Il grande lavoro a parete di Manuel Scano (Untitled (Acefalo magnifico), 2015) mostra invece l’opera come risultato processuale, alchemico e di relazione tra gli elementi che l’artista attiva ma che solo parzialmente vuole e può controllare, lasciando all’interazione tra le materie e al loro comportamento la responsabilità visiva della superficie. L’immagine che si genera in questo processo sfalda i confini della pittura astratta e figurativa arrivando quasi a incarnare le forme originate nel mondo biologico o siderale.
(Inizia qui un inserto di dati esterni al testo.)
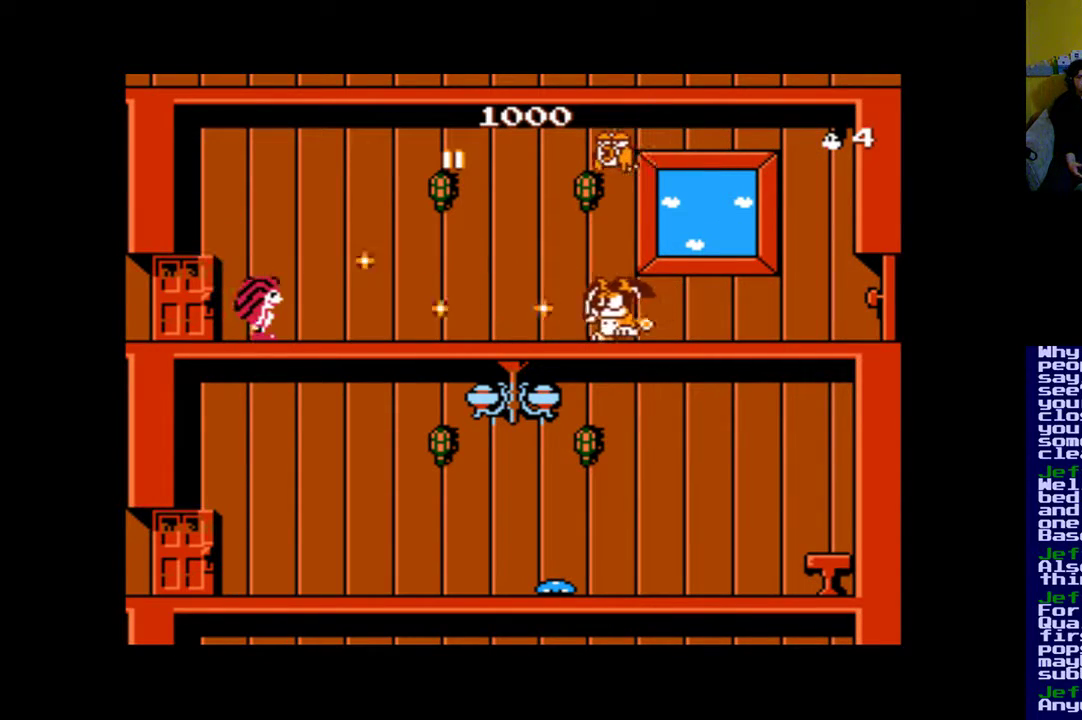
{"buttons": ["X"], "events": [[67, "X", "up"], [133, "X", "down"], [367, "X", "up"], [433, "X", "down"]]}
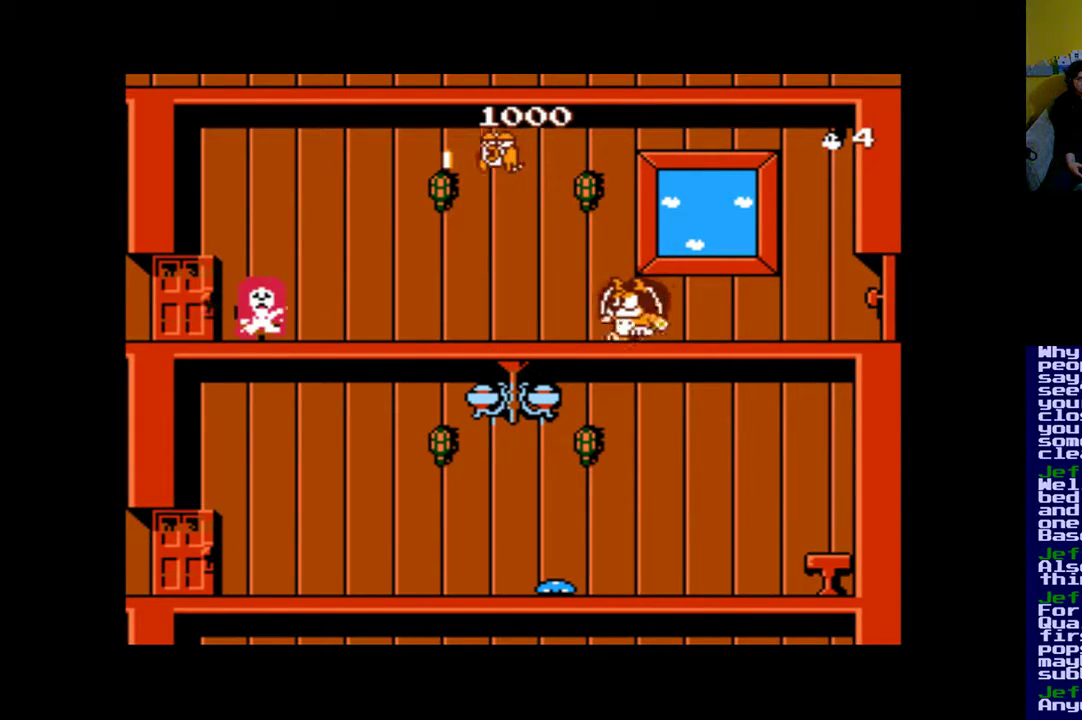
{"buttons": ["X"], "events": [[200, "X", "up"], [267, "X", "down"], [333, "X", "up"], [433, "X", "down"]]}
Lo studio dell’universo è anche il punto di partenza nel lavoro di Elisa Strinna, che presenta lo sviluppo di un nuovo e articolato progetto nato in Messico dove il macrocosmo naturale e il microcosmo umano s’incontrano. L’artista s’interroga sulla posizione dell’individuo contemporaneo nei confronti del sistema naturale a partire da una riflessione sull’architettura. Le sculture esposte, le cui forme sono derivate dalla tradizione post moderna, sono dei veri propri dispositivi da collocare all’esterno per studiare le luci dell’universo e degli strumenti per creare nel singolo un rapporto con il cosmo attivando quotidiani processi di “meraviglia”.